PAGE EXCERPT:
As I don’t have from this position the business view about the continuity of the dataset etc; for my nice HUB project portfolio; it will require to add a null handling section, aiming to achieve a nice data gap cover for the Summary Report (null handling section).

You can start to work out these upgrades in your real model if you will, as I am busy now. I would be able to work later in the evening updating the HUB concept.

Thank you for the feedback.

Cardinal_Fire · February 3, 2022, 6:08pm

BR, again my thanks. I assure you, any perceived pressure-to-solve is only a) with great respect to your time thus far and for your convenience going forward and b) out of a strong desire to learn. I have not come across these specific nodes, nor have I seen or used value injection to chained nodes in this way: completion of the puzzle will demonstrate the method - I guess I’m eager to see this magic realised.

I am of course testing on my local model in an attempt to resolve, but can appreciate it would be good also to have your reference Hub artefact complete.

Hope to swap notes later. In the meantime, thank you. GC

gonhaddock · February 3, 2022, 10:05pm

Thanks for your encouraging comments, not needed indeed as I am learning as well by helping others with their use cases.

Go back to business. The workflow in HUB has been updated, I hope it covers all bullet points with the desired performance now. The main changes over the previous version are three (red marks in the picture):

As previously commented, a ‘Rule Based Row Filter’ validates the Power Event Period on a pre-processing position; and replaces the two ‘Rule Engine’ nodes with the following rule (include TRUES):

( $Powered On_Period$ <= $${IREPORT_ID}$$ ) AND ( $Powered Off_Period$ >= $${IREPORT_ID}$$ ) => TRUE
TRUE => FALSE

This change #1 generates a problem, as a gap in time events continuity will not be reflected in the summary report when pivoting the REPORT_ID.

To solve this, an ‘Empty Table Switch’ allows to introduce an unique empty register in the loop step, that can be easily filtered in the reporting section.
This latest change #2 brings another undesirable effect, because the Summary Report’s ‘Pivot’ node changes the default resorting of the columns, giving priority to the unreferenced ones.
As we want the columns to be ordered chronologically in an automated way, and aiming to achieve a Time-Line format; a new branch has been added to feed the ‘Reference Column Resorter’ at the very end of the workflow.

That’s all from this side. Regards

Cardinal_Fire · February 4, 2022, 6:14pm

@gonhaddock High Kudos. Not just for solving this challenge, but for your patient incremental model evolution. Thank you.

[Extracted data entries]
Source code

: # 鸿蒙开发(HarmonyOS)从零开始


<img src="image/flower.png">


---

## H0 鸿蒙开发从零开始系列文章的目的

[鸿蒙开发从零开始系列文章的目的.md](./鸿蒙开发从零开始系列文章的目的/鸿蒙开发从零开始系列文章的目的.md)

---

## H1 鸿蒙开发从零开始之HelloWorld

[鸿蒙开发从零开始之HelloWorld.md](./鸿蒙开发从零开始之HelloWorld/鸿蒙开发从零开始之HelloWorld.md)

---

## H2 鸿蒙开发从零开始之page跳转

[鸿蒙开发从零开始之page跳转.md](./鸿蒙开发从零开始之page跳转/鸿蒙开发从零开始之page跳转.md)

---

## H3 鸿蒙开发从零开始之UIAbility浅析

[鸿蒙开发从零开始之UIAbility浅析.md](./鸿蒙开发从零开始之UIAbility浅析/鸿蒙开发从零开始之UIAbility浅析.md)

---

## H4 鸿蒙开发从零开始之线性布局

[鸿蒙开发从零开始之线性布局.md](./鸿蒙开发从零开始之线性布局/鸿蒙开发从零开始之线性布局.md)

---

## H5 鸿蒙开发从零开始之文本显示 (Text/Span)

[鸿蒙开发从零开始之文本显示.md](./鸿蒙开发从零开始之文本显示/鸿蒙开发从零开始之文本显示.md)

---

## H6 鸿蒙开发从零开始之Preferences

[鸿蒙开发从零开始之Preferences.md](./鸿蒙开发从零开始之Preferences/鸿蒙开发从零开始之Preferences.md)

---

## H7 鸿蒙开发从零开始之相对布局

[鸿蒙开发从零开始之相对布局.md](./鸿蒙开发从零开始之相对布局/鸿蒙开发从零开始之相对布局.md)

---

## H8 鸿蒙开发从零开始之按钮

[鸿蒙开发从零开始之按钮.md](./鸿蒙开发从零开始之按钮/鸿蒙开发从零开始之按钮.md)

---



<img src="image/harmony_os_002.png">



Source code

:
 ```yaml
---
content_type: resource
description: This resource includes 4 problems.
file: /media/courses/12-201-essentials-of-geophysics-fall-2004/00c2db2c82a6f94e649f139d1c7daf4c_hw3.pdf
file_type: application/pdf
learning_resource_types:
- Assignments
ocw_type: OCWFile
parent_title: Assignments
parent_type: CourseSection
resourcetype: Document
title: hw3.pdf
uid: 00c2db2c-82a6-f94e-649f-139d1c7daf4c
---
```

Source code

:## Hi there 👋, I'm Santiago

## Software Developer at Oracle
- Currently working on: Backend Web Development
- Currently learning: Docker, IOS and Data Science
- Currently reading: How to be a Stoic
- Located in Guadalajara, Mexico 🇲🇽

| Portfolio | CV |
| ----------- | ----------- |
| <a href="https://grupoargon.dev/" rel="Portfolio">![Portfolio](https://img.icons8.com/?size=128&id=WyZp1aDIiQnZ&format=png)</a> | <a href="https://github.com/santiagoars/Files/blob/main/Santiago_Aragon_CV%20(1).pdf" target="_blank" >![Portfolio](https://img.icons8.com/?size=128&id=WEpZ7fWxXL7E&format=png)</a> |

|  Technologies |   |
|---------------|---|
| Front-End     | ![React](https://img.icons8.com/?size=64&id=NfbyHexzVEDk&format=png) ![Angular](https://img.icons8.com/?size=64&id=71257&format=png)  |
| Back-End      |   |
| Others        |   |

PROBLEM DESCRIPTION:
List each node name that the forum thread encloses in single quotation marks, giving each name once.

EXERCISE ANSWER:
Rule Based Row Filter
Rule Engine
Empty Table Switch
Pivot
Reference Column Resorter